━━ Input ━━
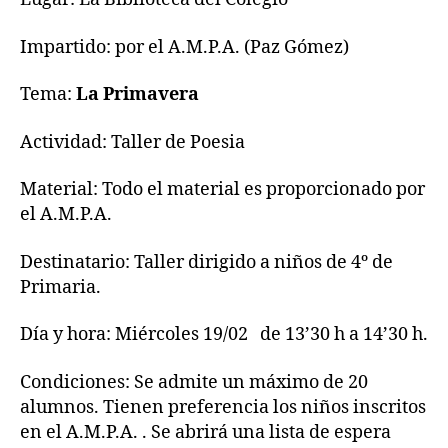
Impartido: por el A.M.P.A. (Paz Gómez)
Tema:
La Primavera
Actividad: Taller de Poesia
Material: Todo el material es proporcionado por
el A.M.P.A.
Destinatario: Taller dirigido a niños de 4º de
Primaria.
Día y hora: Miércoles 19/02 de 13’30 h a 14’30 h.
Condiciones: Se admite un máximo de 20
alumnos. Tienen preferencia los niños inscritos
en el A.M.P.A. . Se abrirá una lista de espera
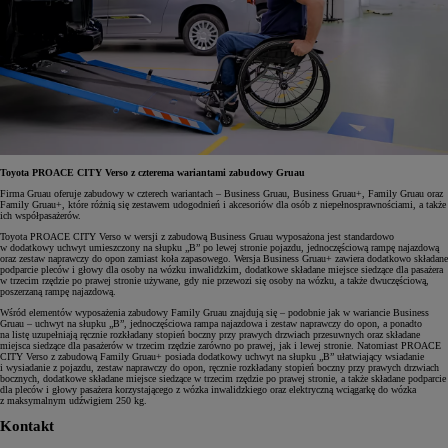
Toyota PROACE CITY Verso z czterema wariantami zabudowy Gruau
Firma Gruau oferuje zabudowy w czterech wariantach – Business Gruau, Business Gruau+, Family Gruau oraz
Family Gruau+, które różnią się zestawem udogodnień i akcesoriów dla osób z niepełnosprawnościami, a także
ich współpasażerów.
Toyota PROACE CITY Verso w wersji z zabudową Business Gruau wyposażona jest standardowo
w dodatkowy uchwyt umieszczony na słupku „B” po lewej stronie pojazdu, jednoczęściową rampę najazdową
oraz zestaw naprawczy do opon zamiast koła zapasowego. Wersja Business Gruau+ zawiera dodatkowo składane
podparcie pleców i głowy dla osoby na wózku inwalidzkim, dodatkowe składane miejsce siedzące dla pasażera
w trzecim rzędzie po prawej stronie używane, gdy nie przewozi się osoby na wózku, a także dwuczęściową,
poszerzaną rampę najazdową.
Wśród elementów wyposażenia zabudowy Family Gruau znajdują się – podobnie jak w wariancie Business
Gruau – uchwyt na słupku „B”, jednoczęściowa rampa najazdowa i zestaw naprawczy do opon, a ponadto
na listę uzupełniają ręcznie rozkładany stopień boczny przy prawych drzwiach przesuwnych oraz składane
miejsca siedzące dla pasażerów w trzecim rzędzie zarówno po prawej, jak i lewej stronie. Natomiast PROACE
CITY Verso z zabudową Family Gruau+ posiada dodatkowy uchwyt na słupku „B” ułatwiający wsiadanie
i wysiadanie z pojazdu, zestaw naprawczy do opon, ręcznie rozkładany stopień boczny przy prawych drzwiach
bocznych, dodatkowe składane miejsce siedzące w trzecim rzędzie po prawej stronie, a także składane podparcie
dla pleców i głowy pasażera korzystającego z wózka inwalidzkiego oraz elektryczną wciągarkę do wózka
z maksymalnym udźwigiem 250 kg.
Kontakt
━━━
## Work to be completed
Repeat only the lines running from the line that contains "dla pleców i" through the last line above, inclusive.

## Solution below
dla pleców i głowy pasażera korzystającego z wózka inwalidzkiego oraz elektryczną wciągarkę do wózka
z maksymalnym udźwigiem 250 kg.
Kontakt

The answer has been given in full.